Warfarin containing a 4-hydroxycoumarin moiety possesses excellent anticoagulant
activity, with the (S) enantiomer being the eutomer. The present work is designed to
synthesize warfarin based derivatives enantioselectivity to explore their anticoagulant potential.
The substituted chalcones were reacted with 4-hydroxycoumarin in the presence of
the chiral organocatalyst 9-amino-9-deoxyepiquinine to afford warfarin-based analogues 5a-
5k. The structures of synthesized compounds 5a-5k were confirmed by Fourier transform
infrared spectroscopy (FTIR), proton nuclear magnetic resonance spectroscopy (1H NMR),
carbon-13 nuclear magnetic resonance spectroscopy (13C NMR) and electron ionization
mass spectroscopy (EIMS) data. The enantiomeric excess (ee) has been found in the range
of 16-99% as determined by chiral high-performance liquid chromatography (HPLC) analysis.
The in vitro anticoagulant activity of the products 5a-5k was evaluated by plasma recalcification time (PRT)

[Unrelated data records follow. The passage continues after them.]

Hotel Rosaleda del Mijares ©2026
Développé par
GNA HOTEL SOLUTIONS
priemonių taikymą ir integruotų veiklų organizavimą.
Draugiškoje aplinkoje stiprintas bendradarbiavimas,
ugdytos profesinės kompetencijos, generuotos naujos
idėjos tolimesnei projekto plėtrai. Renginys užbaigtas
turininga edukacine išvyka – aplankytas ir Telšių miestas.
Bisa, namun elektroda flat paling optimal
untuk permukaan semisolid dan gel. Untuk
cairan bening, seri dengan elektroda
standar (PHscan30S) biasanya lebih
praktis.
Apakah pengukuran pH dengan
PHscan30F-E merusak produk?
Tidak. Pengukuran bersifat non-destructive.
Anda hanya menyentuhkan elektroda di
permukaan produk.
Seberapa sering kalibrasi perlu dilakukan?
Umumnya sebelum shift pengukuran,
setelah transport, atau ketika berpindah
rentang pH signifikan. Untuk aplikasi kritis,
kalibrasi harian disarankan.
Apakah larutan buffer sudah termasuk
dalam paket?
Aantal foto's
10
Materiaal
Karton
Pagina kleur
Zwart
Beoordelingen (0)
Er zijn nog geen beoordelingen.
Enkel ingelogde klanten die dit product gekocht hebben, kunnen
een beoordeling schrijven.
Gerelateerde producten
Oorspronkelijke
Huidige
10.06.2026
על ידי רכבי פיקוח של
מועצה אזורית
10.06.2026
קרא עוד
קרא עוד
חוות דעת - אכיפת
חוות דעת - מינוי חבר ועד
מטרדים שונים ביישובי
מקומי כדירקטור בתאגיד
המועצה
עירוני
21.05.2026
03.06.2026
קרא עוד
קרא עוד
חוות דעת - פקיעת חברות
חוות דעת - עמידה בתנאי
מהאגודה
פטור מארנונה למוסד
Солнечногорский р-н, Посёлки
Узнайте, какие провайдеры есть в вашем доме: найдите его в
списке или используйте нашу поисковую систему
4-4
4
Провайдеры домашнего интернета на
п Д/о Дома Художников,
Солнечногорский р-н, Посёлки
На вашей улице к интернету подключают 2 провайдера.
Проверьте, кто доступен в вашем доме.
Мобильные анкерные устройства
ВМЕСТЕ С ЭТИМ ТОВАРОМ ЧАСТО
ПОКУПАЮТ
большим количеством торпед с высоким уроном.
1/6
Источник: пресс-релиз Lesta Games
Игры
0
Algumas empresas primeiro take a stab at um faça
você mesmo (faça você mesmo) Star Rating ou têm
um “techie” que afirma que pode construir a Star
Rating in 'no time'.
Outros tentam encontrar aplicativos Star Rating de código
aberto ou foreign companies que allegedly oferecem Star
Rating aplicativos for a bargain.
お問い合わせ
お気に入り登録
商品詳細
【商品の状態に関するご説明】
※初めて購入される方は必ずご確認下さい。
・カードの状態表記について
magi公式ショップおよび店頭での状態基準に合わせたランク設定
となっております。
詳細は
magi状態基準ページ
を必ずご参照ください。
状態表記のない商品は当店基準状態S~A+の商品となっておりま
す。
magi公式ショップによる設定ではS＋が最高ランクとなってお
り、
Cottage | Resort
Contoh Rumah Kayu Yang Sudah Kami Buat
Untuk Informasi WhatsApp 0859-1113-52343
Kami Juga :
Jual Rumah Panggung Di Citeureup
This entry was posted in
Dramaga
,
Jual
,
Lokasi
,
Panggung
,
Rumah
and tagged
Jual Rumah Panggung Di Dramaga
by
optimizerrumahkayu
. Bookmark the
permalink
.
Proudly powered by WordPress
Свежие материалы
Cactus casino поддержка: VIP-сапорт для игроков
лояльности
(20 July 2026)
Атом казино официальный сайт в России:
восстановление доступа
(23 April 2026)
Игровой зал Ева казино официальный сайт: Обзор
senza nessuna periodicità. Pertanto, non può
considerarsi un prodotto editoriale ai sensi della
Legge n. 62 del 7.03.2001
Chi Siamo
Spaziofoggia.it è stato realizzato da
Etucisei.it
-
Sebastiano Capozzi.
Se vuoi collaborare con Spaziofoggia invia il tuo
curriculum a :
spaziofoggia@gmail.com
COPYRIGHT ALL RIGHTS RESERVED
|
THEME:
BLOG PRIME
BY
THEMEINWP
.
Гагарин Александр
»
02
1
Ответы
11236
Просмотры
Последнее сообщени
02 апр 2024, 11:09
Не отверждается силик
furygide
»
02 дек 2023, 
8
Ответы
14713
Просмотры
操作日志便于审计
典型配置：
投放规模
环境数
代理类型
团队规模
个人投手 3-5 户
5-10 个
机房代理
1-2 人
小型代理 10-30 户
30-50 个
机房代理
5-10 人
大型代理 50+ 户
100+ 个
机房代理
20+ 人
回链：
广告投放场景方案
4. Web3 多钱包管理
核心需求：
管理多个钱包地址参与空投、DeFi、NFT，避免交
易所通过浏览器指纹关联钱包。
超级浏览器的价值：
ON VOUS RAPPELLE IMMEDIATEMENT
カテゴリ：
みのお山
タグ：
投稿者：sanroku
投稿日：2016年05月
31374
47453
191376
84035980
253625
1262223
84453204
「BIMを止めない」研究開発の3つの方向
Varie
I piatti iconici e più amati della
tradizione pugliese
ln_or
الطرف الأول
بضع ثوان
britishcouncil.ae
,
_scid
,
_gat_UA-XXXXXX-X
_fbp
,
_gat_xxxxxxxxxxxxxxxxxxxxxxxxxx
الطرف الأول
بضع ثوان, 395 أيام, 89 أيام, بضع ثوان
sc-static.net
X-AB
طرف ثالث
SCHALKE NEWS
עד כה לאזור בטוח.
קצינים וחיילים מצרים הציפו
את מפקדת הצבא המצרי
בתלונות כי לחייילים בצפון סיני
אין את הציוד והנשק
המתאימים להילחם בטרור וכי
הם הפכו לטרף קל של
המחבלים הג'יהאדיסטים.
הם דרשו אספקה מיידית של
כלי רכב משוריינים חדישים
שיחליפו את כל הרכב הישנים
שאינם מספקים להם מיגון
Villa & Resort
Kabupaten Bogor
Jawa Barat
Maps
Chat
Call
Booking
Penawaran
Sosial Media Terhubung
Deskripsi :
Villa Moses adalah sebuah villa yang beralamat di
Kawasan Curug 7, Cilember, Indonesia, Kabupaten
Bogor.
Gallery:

method, and it was found that most of the derivatives showed good anticoagulant activity, specifically compound
5b exhibited excellent results compared to that of warfarin. Compound 5b displayed an IC50 value of
249.88 μM, which is better than that of warfarin (IC50 408.70 μM). The molecular docking studies have been
performed against vitamin K epoxide reductase with PDBID 3kp9. The synthesized compounds bind well in the
active binding site of the target enzyme. The derivative 5b showed π-π stacking interactions with the amino acid
phenylalanine (Phe 114). The antimicrobial activity of synthesized compounds has also been evaluated, and
results showed moderate antimicrobial activity. Based on our results, it is proposed that derivative 5b may act as
a lead compound to design more potent anticoagulant derivatives.